Person p1 = new Person();
p1.ID=GUID.NewGUID();
PersonRepository.Insert(p1);

Say I had a database containing millions and millions of rows with a GUID as the Primary Key. Will this always be unique? Am I even understanding GUIDs correctly?

I read this article earlier: http://enterprisecraftsmanship.com/2014/11/15/cqs-with-database-generated-ids/. It confuses me a little as it appears to recommend a happy medium between GUIDs and integers as Primary Keys.

Edit 11/06/18

I have come to believe that Guids are more suitable than ints for my requirements. I am using CQRS more these days and GUIDs fit in more nicely.
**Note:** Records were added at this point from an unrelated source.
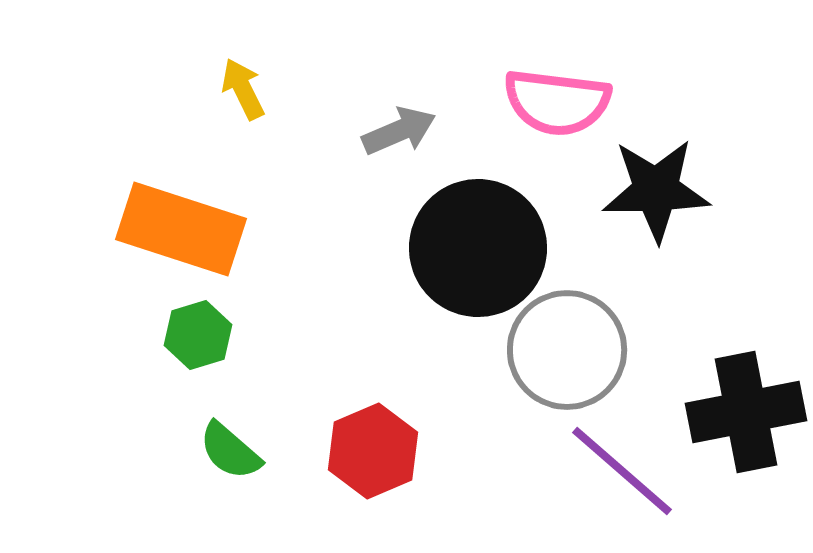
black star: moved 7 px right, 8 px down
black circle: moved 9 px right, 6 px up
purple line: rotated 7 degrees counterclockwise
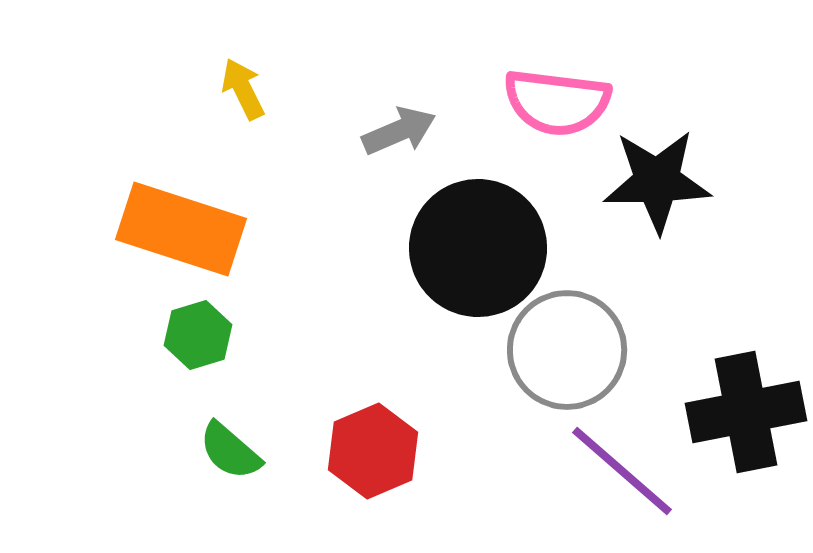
black star: moved 1 px right, 9 px up
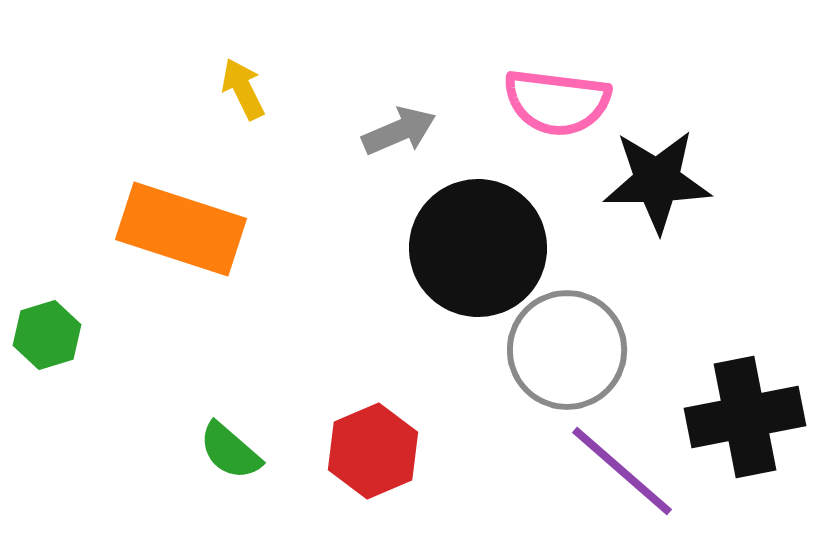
green hexagon: moved 151 px left
black cross: moved 1 px left, 5 px down
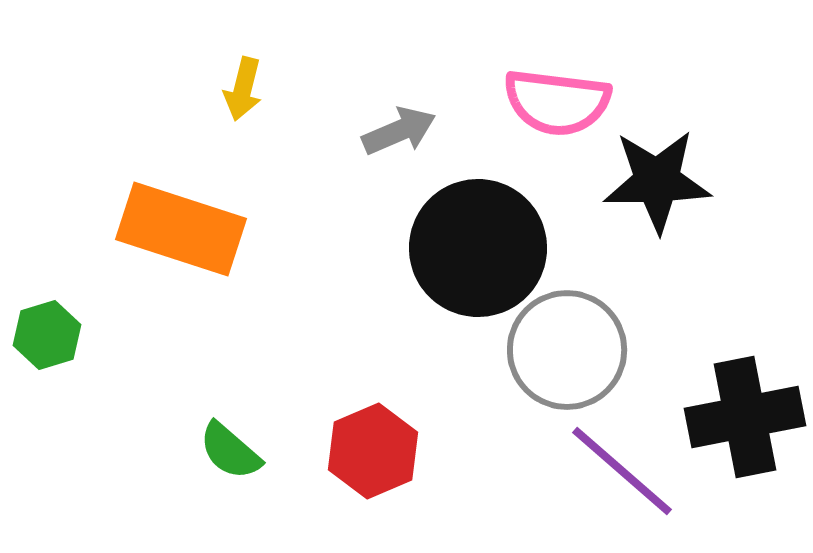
yellow arrow: rotated 140 degrees counterclockwise
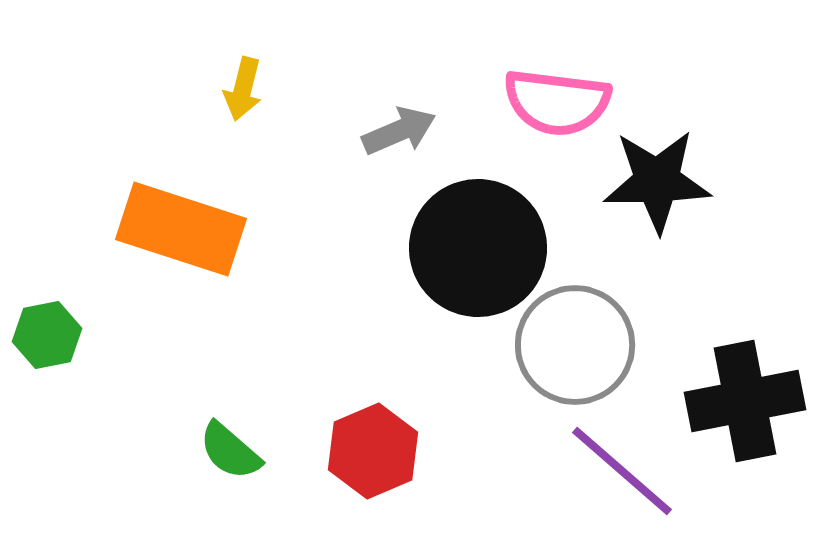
green hexagon: rotated 6 degrees clockwise
gray circle: moved 8 px right, 5 px up
black cross: moved 16 px up
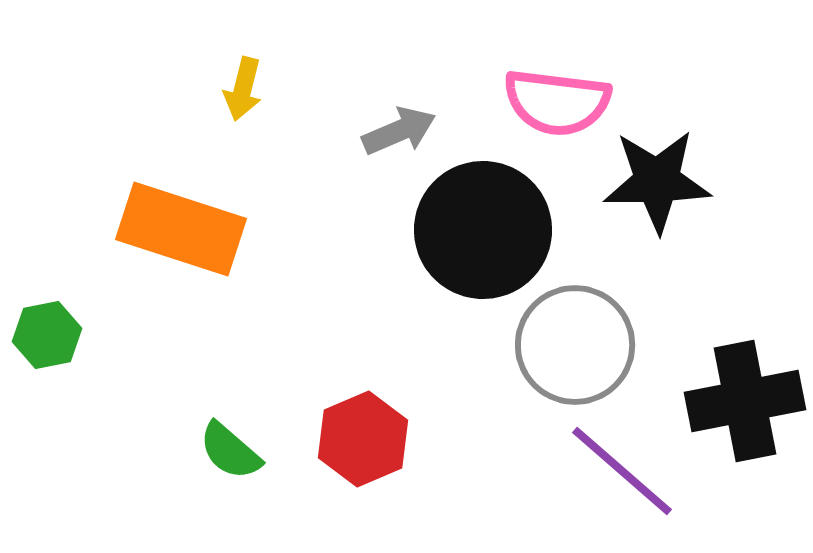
black circle: moved 5 px right, 18 px up
red hexagon: moved 10 px left, 12 px up
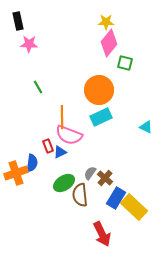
I do notice that some developers model the GUIDs as strings in the domain model e.g. here: https://github.com/dotnet-architecture/eShopOnContainers/blob/dev/src/Services/Ordering/Ordering.Domain/AggregatesModel/BuyerAggregate/Buyer.cs – in this case: IdentityGuid is a GUID modelled as a string. Is there any reason to do this other than what is stated here: Use a custom value object or a Guid as an entity identifier in a distributed system?. Is it "normal" to model the GUID as a string or should I be modelling it as a GUID in the model and database?

Best Answer

GUIDs are by definition "Globally Unique IDentifiers". There's a similar but slightly different concept in Java called UUIDs "Universally Unique IDentifiers". The names are interchangeable for all practical use.
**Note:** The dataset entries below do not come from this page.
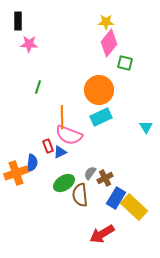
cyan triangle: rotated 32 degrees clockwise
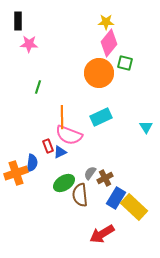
orange circle: moved 17 px up
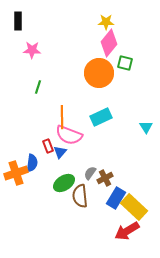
pink star: moved 3 px right, 6 px down
blue triangle: rotated 24 degrees counterclockwise
brown semicircle: moved 1 px down
red arrow: moved 25 px right, 3 px up
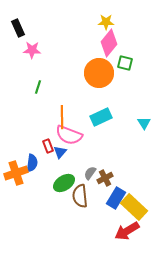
black rectangle: moved 7 px down; rotated 24 degrees counterclockwise
cyan triangle: moved 2 px left, 4 px up
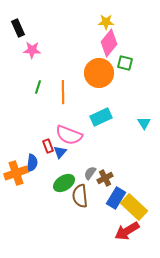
orange line: moved 1 px right, 25 px up
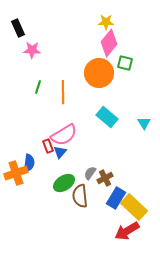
cyan rectangle: moved 6 px right; rotated 65 degrees clockwise
pink semicircle: moved 5 px left; rotated 52 degrees counterclockwise
blue semicircle: moved 3 px left
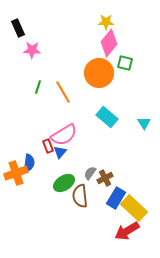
orange line: rotated 30 degrees counterclockwise
yellow rectangle: moved 1 px down
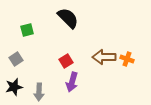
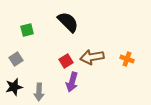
black semicircle: moved 4 px down
brown arrow: moved 12 px left; rotated 10 degrees counterclockwise
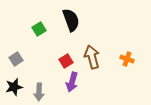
black semicircle: moved 3 px right, 2 px up; rotated 25 degrees clockwise
green square: moved 12 px right, 1 px up; rotated 16 degrees counterclockwise
brown arrow: rotated 85 degrees clockwise
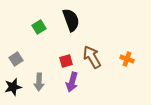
green square: moved 2 px up
brown arrow: rotated 15 degrees counterclockwise
red square: rotated 16 degrees clockwise
black star: moved 1 px left
gray arrow: moved 10 px up
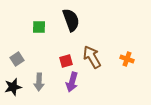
green square: rotated 32 degrees clockwise
gray square: moved 1 px right
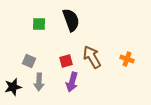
green square: moved 3 px up
gray square: moved 12 px right, 2 px down; rotated 32 degrees counterclockwise
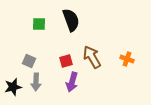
gray arrow: moved 3 px left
GUIDs are central to how Microsoft envisioned database clustering to work, and if you need to incorporate data from sometimes connected sources, they really help prevent data collisions.

Some Pro-GUID Facts:

  • GUIDs prevent key collisions
  • GUIDs help with merging data between networks, machines, etc.
  • SQL Server has support for semi-sequential GUIDS to help minimize index fragmentation (ref, some caveats)

Some Ugliness with GUIDs

  • They are big, 16 bytes each
  • They are out of order, so you can't sort on ID and hope to get the insertion order like you can on auto-increment ids
  • They are more cumbersome to work with, particularly on small data sets (like look up tables)
  • The new GUID implementation is more robust on SQL Server than it is in the C# library (you can have sequential GUIDS from SQL Server, in C# it is random)

GUIDs will make your indexes bigger, so the disk space cost of indexing a column will be higher. Random GUIDs will fragment your indexes.

If you know you aren't going to synchronize data from different networks, GUIDs can carry more overhead than they are worth.

If you have a need to ingest data from sometimes connected clients, they can be a lot more robust for preventing key collisions than relying on setting sequence ranges for those clients.